Lactantius zeigt, daß die Vorstellung vom nahen Ende der Welt einer der Hauptgründe für die Ausbreitung des Christentums gewesen ist.
154:
Es gab zu allen Zeiten Menschen, die aus den Irrtümern der Welt ihren Gewinn zu ziehen verstanden. Die Priester aller Religionen fanden Mittel, auf den Ängsten des gemeinen Volkes ihre eigene Macht, ihre Reichtümer und ihre Größe zu begründen.
158:
Die Interessen der Priesterschaft wurden auf diese Weise von denen der Gesellschaft getrennt. Menschen, die ihr Leben Gott geweiht hatten und auserwählt waren, seine Diener zu sein, waren keine Staatsbürger mehr; sie wurden mit den weltlichen Untertanen nicht auf eine Stufe gestellt; die Gesetze und bürgerlichen Gerichtshöfe besaßen keine Macht über sie; nur von Menschen ihrer eigenen Körperschaft wurden sie gerichtet. Deshalb blieben die größten Frevel oft ungestraft. Sie waren Gott allein unterworfen, und ihre Person war daher unverletzlich und geheiligt.
159:
Denn täuschen wir uns nicht: das Christentum, noch nicht zufrieden damit, den Menschen Gewalt anzutun, um sie äußerlich seinem Kult zu unterwerfen, hat die Kunst erfunden, das Denken zu tyrannisieren und das Gewissen zu martern, eine Kunst, die jedem heidnischen Aberglauben fremd war.
160:
Anstatt sich mit nützlichem Wissen zu beschäftigen, kümmerten sich die Theologen stets nur um ihre Dogmen.
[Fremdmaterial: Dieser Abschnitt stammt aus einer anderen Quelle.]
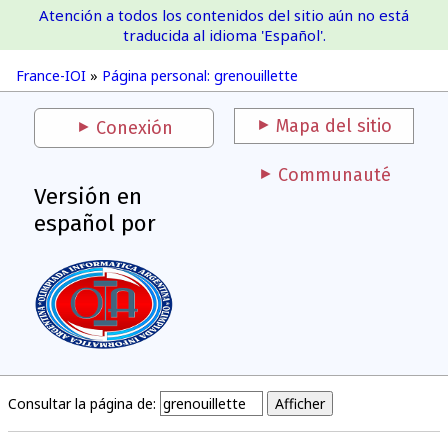
Atención a todos los contenidos del sitio aún no está
France-IOI
traducida al idioma 'Español'.
France-IOI
»
Página personal: grenouillette
Mapa del sitio
Conexión
Communauté
Versión en
español por
Consultar la página de:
Anstatt die wahre Moral zu erforschen und die Völker mit ihren wirklichen Pflichten bekannt zu machen, suchten sie nur Anhänger zu gewinnen. Die Priester des Christentums vertrieben sich ihren Müßiggang mit nutzlosen Spekulationen über eine barbarische und rätselhafte Wissenschaft, die sich unter dem Namen Gotteswissenschaft oder Theologie die Ehrfurcht des gemeinen Volkes erwarb.
161:
In fast allen Jahrhunderten beklagte man sich lauthals über die Mißbräuche der Kirche; man sprach davon, sie zu ändern. Doch trotz dieser angeblichen Reformen der Kirche an Haupt und Gliedern blieb sie immer korrumpiert.
162:
Überall läßt die herrschende Sekte die anderen ihre Überlegenheit auf grausame Weise fühlen.
164:
Die katholischen Nationen sind in Europa die unwissendsten und die am meisten versklavten. Die religiöse Sklaverei zieht die politische Sklaverei nach sich. Die Priester der römischen Kirche scheinen den Herrschern den gleichen Vorschlag zu machen wie der Teufel Jesus Christus als er ihn in der Wüste versuchte ... Wir werden dir alle deine Untertanen, an Händen und Füßen gebunden, ausliefern, wenn du dich unseren Hirngespinsten unterwerfen willst.
166:
Alles, was bisher gesagt wurde, beweist klar und deutlich, daß die christliche Religion einer gesunden Politik und dem Wohlergehen der Nationen widerspricht. Sie kann nur uneinsichtigen und tugendlosen Fürsten von Vorteil sein, die es für ihre Pflicht halten, über Sklaven zu herrschen, und die sich, um die Völker ungestraft tyrannisieren und ihnen das Fell über die Ohren ziehen zu können, mit der Priesterschaft verbünden, deren Funktion es stets war, sie im Namen des Himmels zu betrügen.
167:
Die Religion ist die Kunst, die Menschen durch Schwärmerei trunken zu machen, um sie daran zu hindern, sich mit den Übeln zu befassen, mit denen ihre Herrscher sie hienieden plagen. Mit Hilfe unsichtbarer Mächte, mit denen man ihnen droht, zwingt man sie, schweigend alles Elend zu erleiden, das ihnen von sichtbaren Mächten zugefügt wird. Man läßt sie hoffen, daß sie in einem anderen Leben glücklicher sein werden, wenn sie sich mit einem unglücklichen Dasein in dieser Welt abfinden.
170:
Ein paar nutzlose Bekehrungen, einige fruchtlose und späte Reuebekenntnisse, einige wertlose Entschädigungen, können sie den fortwährenden Zwistigkeiten, den blutigen Kriegen, den gräßlichen Metzeleien, den Verfolgungen und unerhörten Grausamkeiten die Waage halten, für welche die christliche Religion seit ihrer Begründung Ursache und Vorwand war? Gegen einen verborgenen Gedanken, den sie ersticken will, bewaffnet diese Religion ganze Völker, die sich gegenseitig vernichten. Sie trägt den Aufruhr in die Herzen von Millionen Fanatikern; sie bringt Unruhe in die Familien und Staaten; sie tränkt die Erde mit Tränen und Blut.